The aim of the study was to investigate the potential mechanisms that interferencing of excision repair cross-complementing gene 1 (ERCC1) mediated by lentiviral vector in cisplatin-resistant ovarian cancer SKOV3/DDP cells. The human platinum-resistant ovarian carcinoma cell line SKOV3/DDP was transfected by pLVX-shRNA lentivirus.
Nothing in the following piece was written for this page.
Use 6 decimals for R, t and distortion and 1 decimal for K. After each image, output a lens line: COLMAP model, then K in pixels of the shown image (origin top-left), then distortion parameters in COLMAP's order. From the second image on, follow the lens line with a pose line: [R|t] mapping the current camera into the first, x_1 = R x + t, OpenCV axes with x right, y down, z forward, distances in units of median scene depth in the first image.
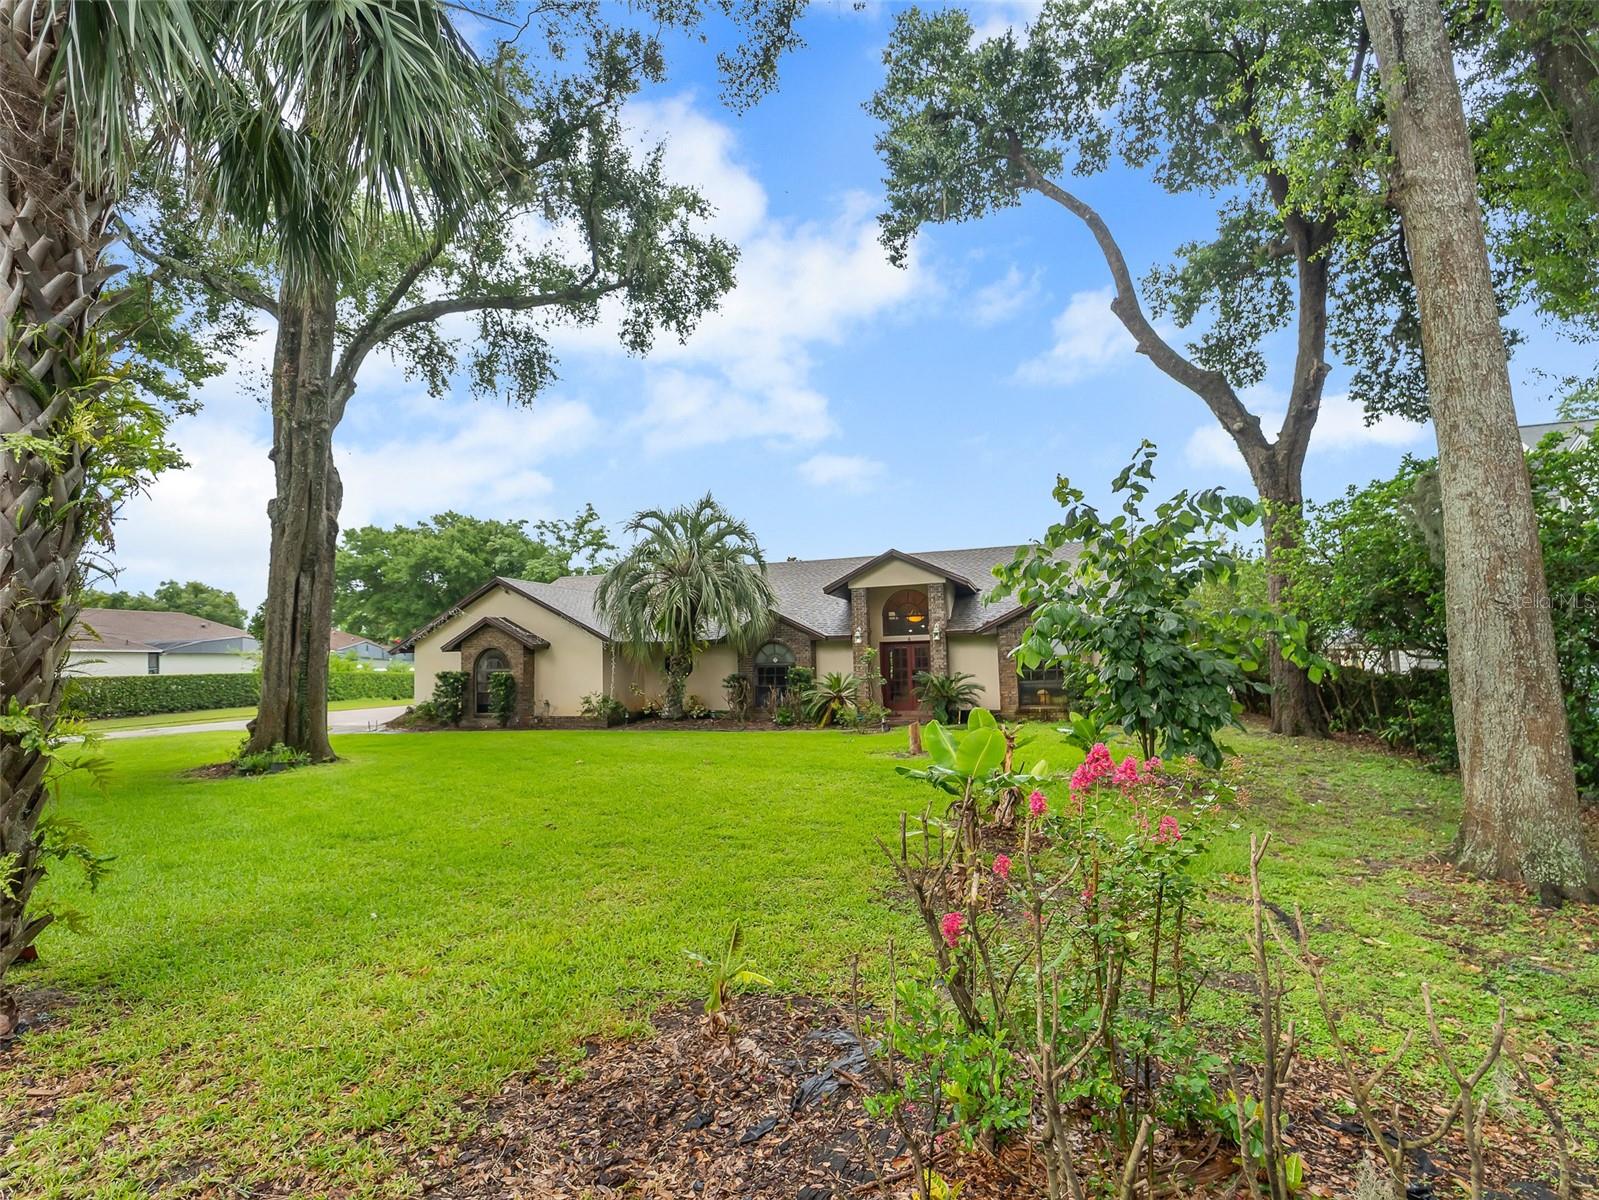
lens RADIAL K [[646.5, 0, 801.3], [0, 646.5, 602.2], [0, 0, 1]] dist [-0.013615, -0.000004]
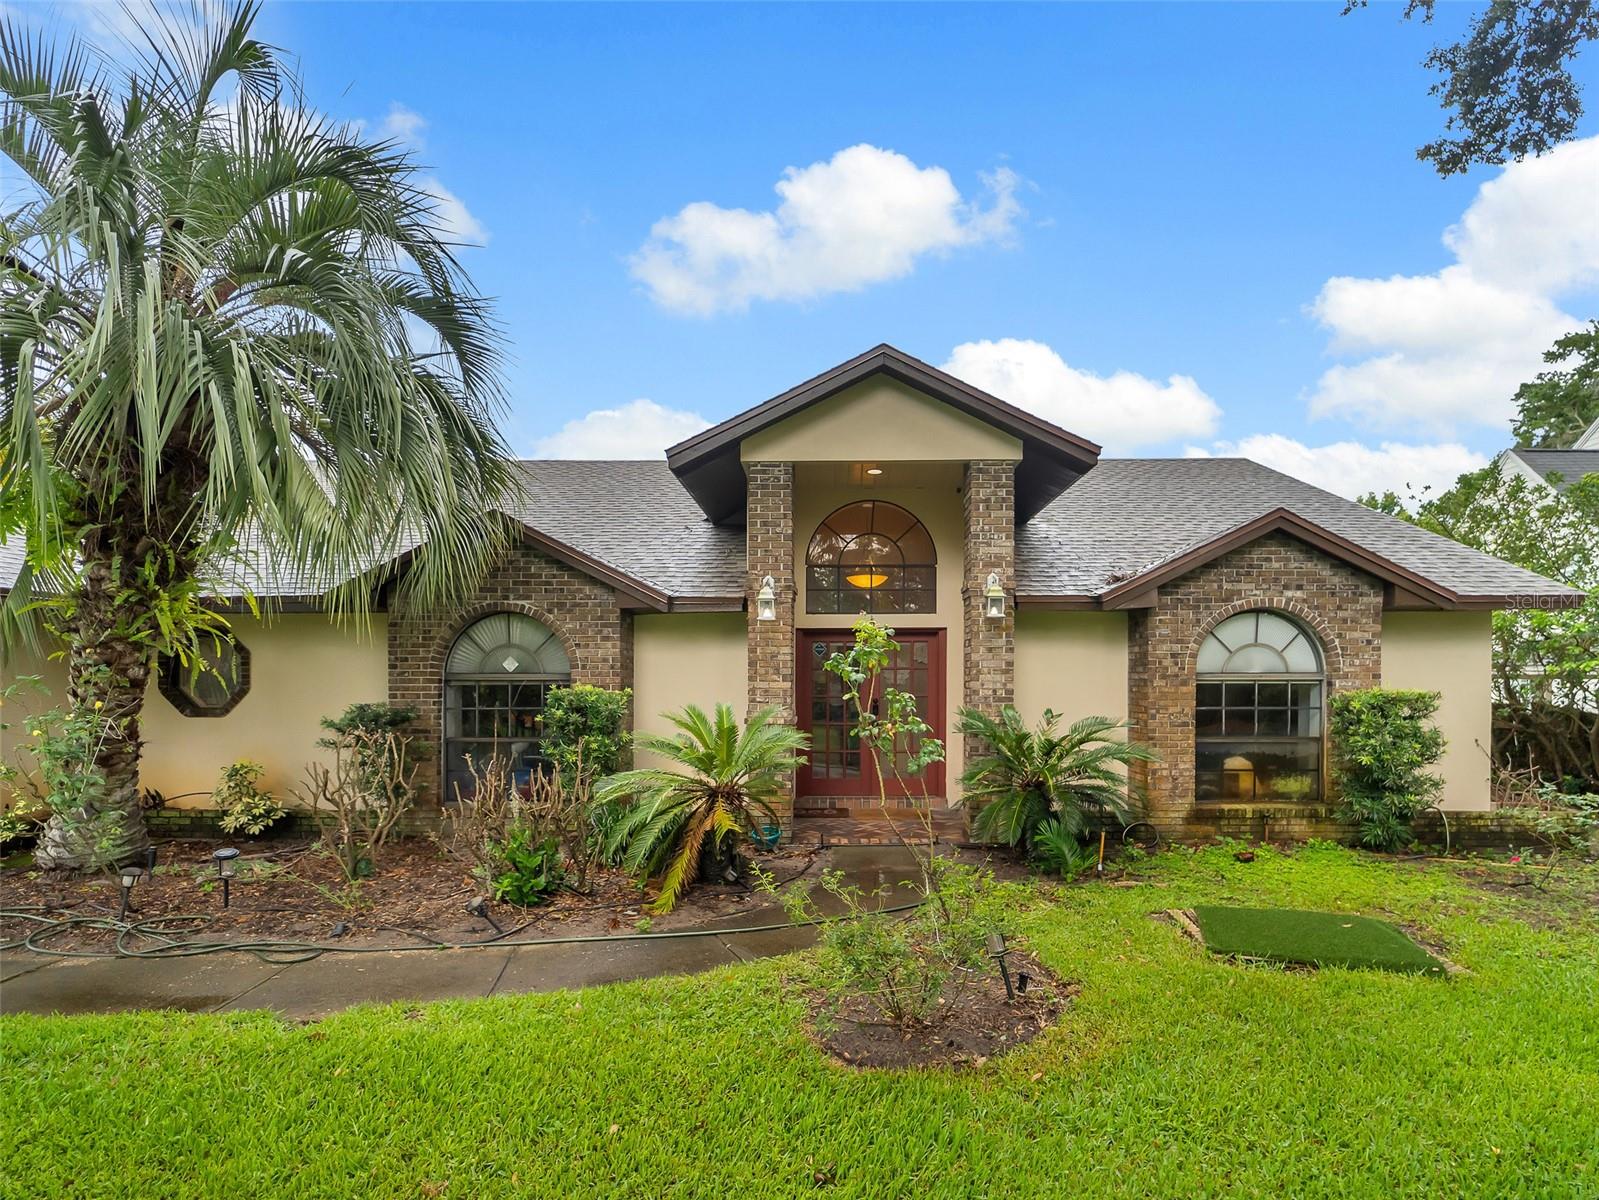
lens RADIAL K [[646.5, 0, 793.3], [0, 646.5, 678.4], [0, 0, 1]] dist [-0.013615, -0.000004]
pose [[0.947120, 0.020863, 0.320201, -0.007689], [-0.053505, 0.994182, 0.093485, 0.060323], [-0.316388, -0.105674, 0.942726, 0.664735]]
Interference efficiency for ERCC1 by lentiviruses transfection was detected by real-time polymerase chain reaction and western blot assay. CCK-8 assay was used for cell proliferation on cell resistance after transfection with ERCC1. Effects of cell apoptosis and cell cycles were detected by flow cytometry. The expression levels of ERCC1 were significantly suppressed in SKOV3/DDP cells after stably transfecting with shERCC1-recombinant plasmid. The results of cell viability assay demonstrated that interference with ERCC1 gene increased the sensitivity of SKOV3/DDP cells to cisplatin (p<0.01). ERCC1 gene-specific silencing promoted cell apoptosis of SKOV3/DDP cells (p<0.01) detected by flow cytometry. Cell cycle analysis results showed that the proportion of cells in G1 and S phase decreased, while the proportion of G2 phase cells increased in ERCC1-silencing cells. The differences were statistically significant (p<0.01), which demonstrated that stable interferencing with ERCC1 induced the cells arrest in G2 phase after being treated by DDP and silencing the expression of ERCC1 inhibited cell proliferation by preventing the progression of cell mitosis. ERCC1 gene silencing effectively reversed SKOV3/DDP cell resistance to cisplatin and increased sensitivity to cisplatin resistance in cisplatin-resistant ovarian cancer cells. Interference of ERCC1 promoted the apoptosis of SKOV3/DDP cells and prevented cell mitosis by inducing G0/G1 phase arrest. Thus, ERCC1 could be a potential therapeutic target for the therapy of cisplatin-resistant ovarian cancer and it would provide new ideas for epigenetic therapy of drug-resistant epithelial ovarian cancer.